Seit den Entscheidungen zu Wolfenstein 3D ist die Computerspielindustrie in Deutschland darum bemüht, mit beträchtlichem Kosten- und Zeitaufwand jegliche verfassungswidrigen Symbole großräumig aus sämtlichen deutschen Versionen einschlägiger Videospiele zu entfernen. Dies betrifft zumeist Spiele, die in der Zeitepoche des Dritten Reiches angesiedelt sind, wie etwa sog. First-Person-Shooter oder sonstige Actionspiele, deren Handlung auf den Schauplätzen des Zweiten Weltkriegs stattfindet (z.B. Call of Duty und Medal of Honor), aber auch Abenteuerspiele wie Saboteur oder die Spielependants zu der Filmreihe Indiana Jones.

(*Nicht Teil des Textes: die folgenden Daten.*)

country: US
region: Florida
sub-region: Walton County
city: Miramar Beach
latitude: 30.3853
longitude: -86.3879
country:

Die restriktive Rechtsprechung des OLG Frankfurt mag bei Computerspielen auf dem Entwicklungsstand der frühen 1990er Jahre noch verständlich gewesen sein. Aus heutiger Sicht erscheint sie in dieser pauschalen Form jedoch nicht (mehr) angemessen. Seit der Entscheidung hat sich sowohl die Gesetzeslage als auch der Entwicklungsstand moderner Videospiele erheblich verändert. Entsprechend finden sich im einschlägigen Schrifttum fast nur kritische Stimmen zur Einzelfallentscheidung des OLG Frankfurt. Nahezu einhellig wird dabei ein generelles Verbot von verfassungswidrigen Kennzeichen in Videospielen, insbesondere im Vergleich zum Medium Film, wo derartige Symbolik regelmäßig erlaubt ist, abgelehnt.

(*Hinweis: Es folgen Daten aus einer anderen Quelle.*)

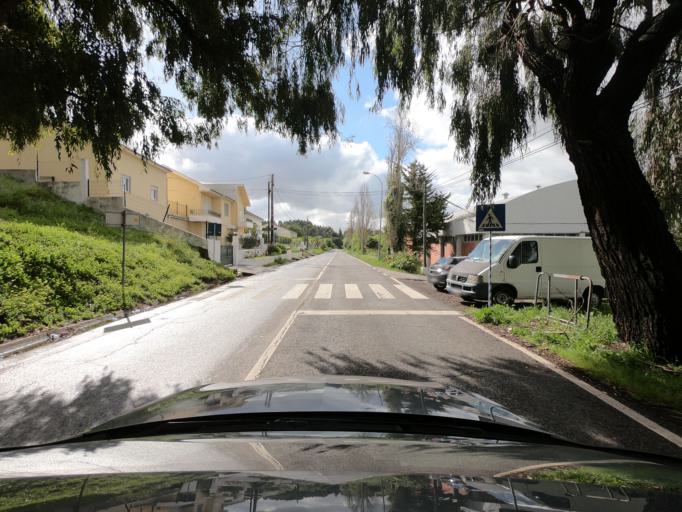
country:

Zur Lösung der Problematik wird insbesondere ein Weg über die sog. Sozialadäquanzklausel der §§ 86a Abs. 3, 86 Abs. 3 StGB vorgeschlagen.

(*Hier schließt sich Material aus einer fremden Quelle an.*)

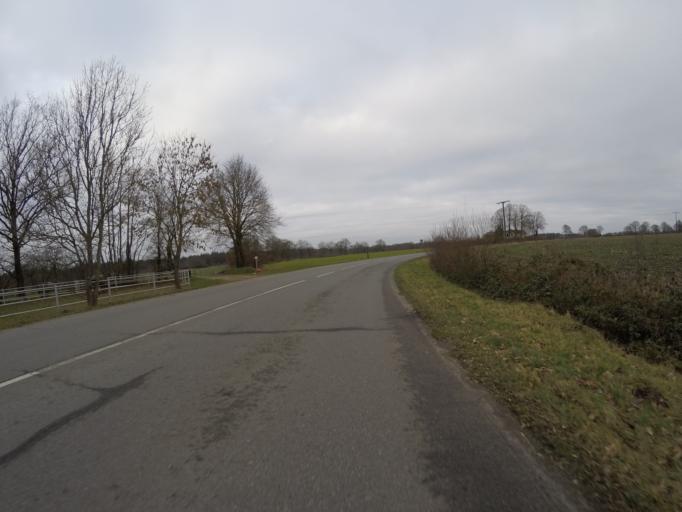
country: DE
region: Schleswig-Holstein
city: Langeln
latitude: 53.7877
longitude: 9.8358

Auch moderne Videospiele werden mittlerweile (ähnlich wie beim Medium Film) in aufwendigen Verfahren, teils über Jahre entwickelt. Dabei werden auf den verschiedenen Produktionsebenen die unterschiedlichsten Kreativkräfte künstlerisch tätig. Aus diesen Gründen sind Computerspiele unter Zugrunderlegung des offenen Kunstbegriffes als Werke der Kunst anzusehen. Dieser Wertung steht auch nicht entgegen, dass dadurch auch verfassungsfeindlichen Spielprogrammen Tür und Tor geöffnet wären. Denn in den allermeisten Fällen dürfte es sich bei solcherlei Spielen um bloße Amateurprogrammierarbeiten von geringer Qualität handeln, welche dem Kunstbegriff per se nicht unterfallen.
Fazit:
Das pauschale Verbot von verfassungswidrigen Kennzeichen in Videospielen dürfte heutzutage abzulehnen und nicht mehr zeitgemäß sein. Es verstößt in seiner Pauschalität gegen die Kunstfreiheit des Art. 5 Abs. 3 Satz 1 GG, welche über die Sozialadäquanzklausel des § 86a StGB in die Bewertung der Tatbestandsmäßigkeit Einzug erhält.